Chissà cos’abbia dentro di sé quest’uomo così enigmatico, che inforca gli occhiali e legge la partitura dopo aver diretto quella musica forse un milione di volte, e il cui sorriso ha sempre qualcosa di triste. Chissà come sia la sua vita, quali siano i suoi pensieri. Mi ricordo di una sera, tanti anni fa, a Venezia: l’unica volta in cui abbia conversato con lui al di là delle frasi convenzionali. Era autorevole, ma anche dolce e piuttosto simpatico, si divertiva a disegnare delle caricature e ne aveva un certo talento. Ma si avvertiva qualcosa di separato e di protetto in una zona inaccessibile, il cui unico veicolo è la musica. E alla fine è questo che mi prende: non sono nemmeno le note e il bel suono. E’ quell’intermittenza misteriosa che la vita ci destina senza prepararci.
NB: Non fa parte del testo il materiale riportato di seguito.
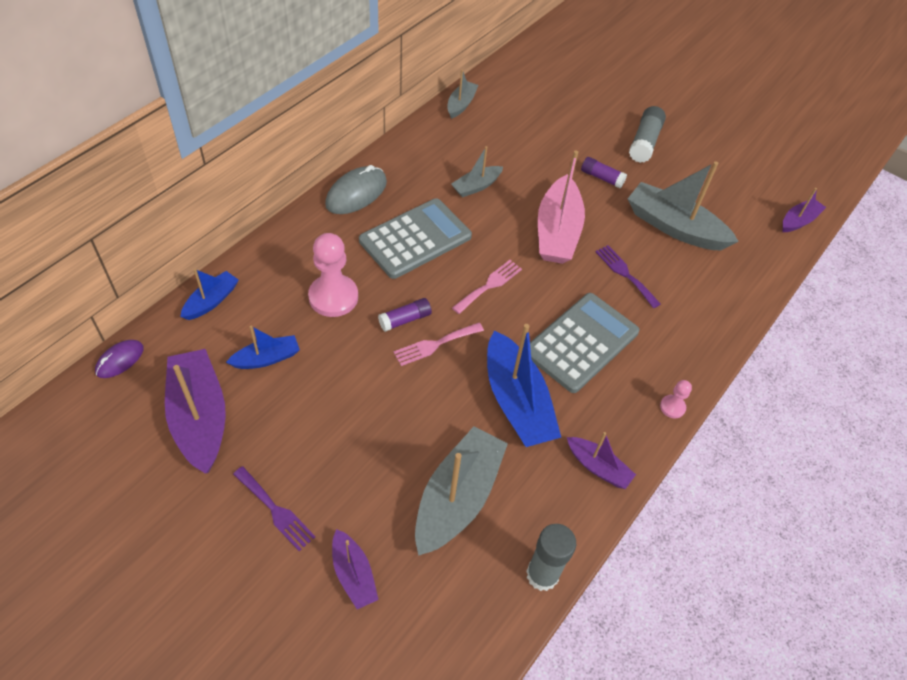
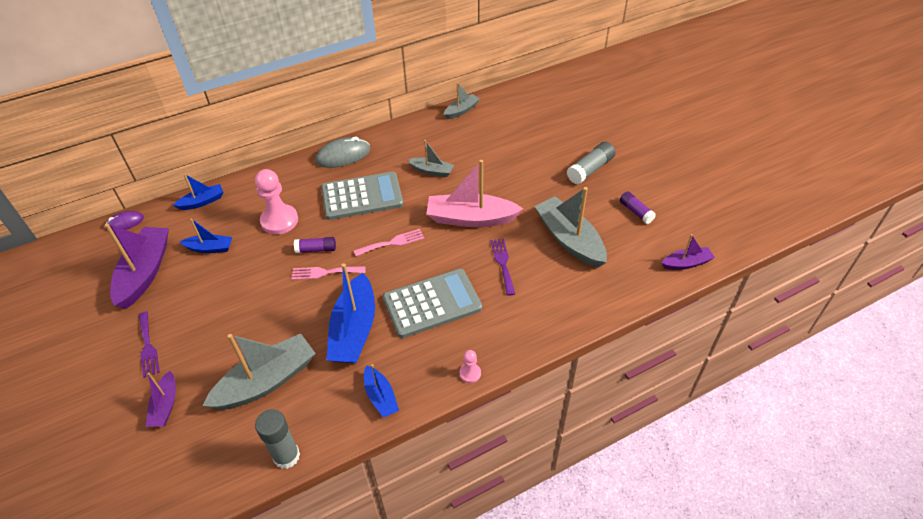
camera: 30 degrees right, 5 degrees down
(476, 186) = (432, 171): grey boat -> grey boat turned 150 degrees counterclockwise
(557, 232) = (470, 218): pink boat -> pink boat turned 60 degrees clockwise
(598, 467) = (381, 397): purple boat -> blue boat
(601, 178) = (535, 188): purple glue stick -> purple glue stick (636, 212)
E’ essere lì, prima del concerto, seduto a un tavolino del Caffè Balzer, con la gioia di sapere quel che verrà e la sorpresa di ritrovare il me stesso di quando avevo vent’anni e sedevo agli stessi tavolini, e il colore dell’aria era lo stesso, lo stesso il colore della pietra, le stesse scatole di polenta e osei sopra la fila delle bottiglie dietro il bancone del bar, le stesse seggiole, il mio volto che riconosco a mala pena (ero un ragazzo magro, con un collo lungo e una gran massa di capelli) e che tuttavia, chissà come e perché, non poteva essere che il mio e quello di nessun altro. Sono il passo di chi si affretta in teatro, le chiacchiere di chi indugia, il tintinnio delle caraffe, il sapore del caffè shakerato; la luce che digrada; un filo di fresco vespertino; e tutti quelli che c’erano e non ci sono più (primo fra tutti Gianandrea Gavazzeni). E sentire che un frammento minuscolo del 1985 o del 1991 si è staccato dal deposito del tempo e mi ha raggiunto, facendomi stringere il cuore, nel 2017. E sapere che magari tornerò a sedermi al tavolino del Caffè Balzer tra vent’anni, e magari (se sarò fortunato) tra vent’anni ancora dopo. E poi sarò anch’io uno di quelli che ci sono stati e non ci sono più, che si ricordano sempre meno ma che hanno vissuto tutto questo, l’aria della sera bergamasca, l’eccitazione per il concerto, la bellezza del fraseggio di Temirkanov, persino il pianista «no selfie», e che per tutto questo hanno patito e si sono commossi, e nessuno ci saprà mai spiegare perché.